According to reports, if a hamster stays at the store more than 6 months it would either be transferred to a new location or adopted out (free). Even if the hamster is aggressive or has health issues that don’t hurt quality of life, most stores would rather find a home than euthanize.

  1. How Much Can You Earn As A Bird Breeder?

The salaries of Bird Breeders in the US range from $30,825 to $44,439, with a median salary of $35,416. The middle 57% of Bird Breeders makes between $35,421 and $38,398, with the top 86% making $44,439.

  1. Does Petsmart Sell Budgies In The Pet Section Of A Store?

PetSmart.com sells a variety of bird products including toys, food, treats, clothes, leashes, treats, and toys.
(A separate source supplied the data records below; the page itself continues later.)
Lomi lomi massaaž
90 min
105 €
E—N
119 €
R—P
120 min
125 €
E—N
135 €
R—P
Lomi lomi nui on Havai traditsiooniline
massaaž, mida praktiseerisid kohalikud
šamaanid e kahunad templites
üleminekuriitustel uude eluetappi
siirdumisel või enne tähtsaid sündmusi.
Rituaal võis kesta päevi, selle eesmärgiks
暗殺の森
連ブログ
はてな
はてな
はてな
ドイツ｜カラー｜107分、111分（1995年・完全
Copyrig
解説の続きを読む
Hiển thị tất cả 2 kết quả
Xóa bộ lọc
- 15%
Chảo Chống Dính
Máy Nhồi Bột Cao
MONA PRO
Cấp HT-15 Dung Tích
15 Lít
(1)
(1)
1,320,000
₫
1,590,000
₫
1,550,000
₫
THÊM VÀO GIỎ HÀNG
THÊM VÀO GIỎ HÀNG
Budgies make up a small percentage of the products sold by PetSmart.

  1. What Animals Are Safe To Raise With Parrots In The Home?
  • Cats can be wonderful companions for larger parrots such as the macaw or African gray.
  • A calm, well-socialized dog may be fine around your parrot.
  • Parrots socialize best with birds of similar size.
  1. What Exactly Happens To Budgies That Don’t Get Sold In The Pet Store?

Luckily, in most pet stores ALL the budgies are kept until they are sold (or so they say). Some chain pet stores will move their animals around between stores to increase sales. Adult budgies are sold just as rapidly as babies, so there is always a home for them to go to.
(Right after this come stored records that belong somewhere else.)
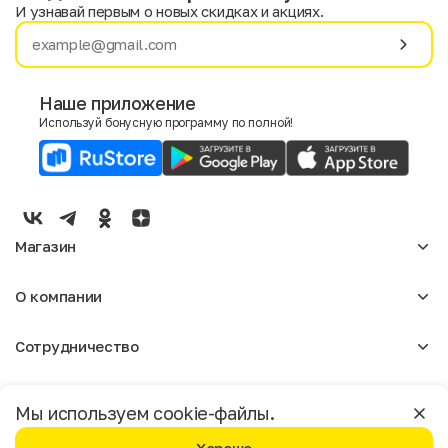
И узнавай первым о новых скидках и акциях.
Имя
Фамилия
Наше приложение
Используй бонусную программу по полной!
E-mail
Пол
Мужской
Женский
Магазин
Согласие на получение чеков по электронной почте
Женское
О компании
Мужское
Аксессуары
О нас
Детское
Сотрудничество
Отзывы
Блог
Оптовикам
Вакансии
Помощь
Москва
Арендодателям
Магазины
Мы используем cookie-файлы.
Реклама
Доставка и оплата
Бонусная программа
Условия пользования
Политика конфиденциальности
  1. How Does A Commercial Aviary Make Money?

A commercial aviary makes money by selling birds to individuals and pet stores. The sale price for birds depends on the species, whether a bird is hand raised and how much your customer will pay.

  1. You Have A Male And A Female Budgie, Is It Okay To Sell Your Female?

No, budgies need at least one companion. To keep only one budgie means risking your pet becoming lonely. Budgies especially need companionship if they are left home alone for part of the day while you’re not home.

Since budgies are social birds, they are used to preening each other, serenading each other and playing together. They also need a lot of exercise to keep them from getting overweight and keep them healthy. Having more than one budgie, then, makes it easier for them to exercise while playing.

  1. What Are The Ongoing Expenses For A Commercial Aviary?

The biggest ongoing expenses for a commercial aviary are vet bills, food costs, and electricity.

  1. What Are The Costs Involved In Opening A Commercial Aviary?
  • License
  • A breeding pair
  • A nesting box
  • A cage
  • Food
  • A brooder
  • An avian vet
  1. What Are Some Insider Tips For Jump Starting A Commercial Aviary?

Experts in this business suggest you start small and slow, even if you eventually plan on running a large-scale operation. Raising birds for profit is challenging, and it makes no sense to rush into the venture without testing it out beforehand.

Note that new cages are much more preferable to old cages or retrofitting a structure into housing for birds. Viruses and bacteria can live for a long time even after cleaning, so keep your birds healthier by avoiding exposing them to old cages or structures.

  1. What Are Some Skills And Experiences That Will Help You Build A Successful Commercial Aviary?

Always remember that starting and running a successful commercial aviary requires the operator to have a vast range of skills from avian nutrition to medical care for birds. Furthermore, owners of a commercial aviary need to have basic business skills such as accounting and marketing.

  1. What Is The Growth Potential For A Commercial Aviary?

The demand for birds as pets’ rises and falls, but since keeping a bird is more costly than caring for other types of pets, the demand for pet birds is currently low. As the economy continues to recover, there should be more of a demand for birds.

  1. How Much Profit Can A Commercial Aviary Make?

According to the United States Department of Labor, a bird breeder can earn around $18,000 – $57,000 a year

  1. What Happens During A Typical Day At A Commercial Aviary?

Have it in mind there is always something to do when you raise birds commercially. Breeders will always need to clean cages and nest boxes, feed and water their birds, act as a nursemaid for new hatchlings, take care of the birds’ medical needs, and order supplies. Note that all of these tasks are in additional to the normal day-to-day requirements of running any type of business such as accounting and marketing.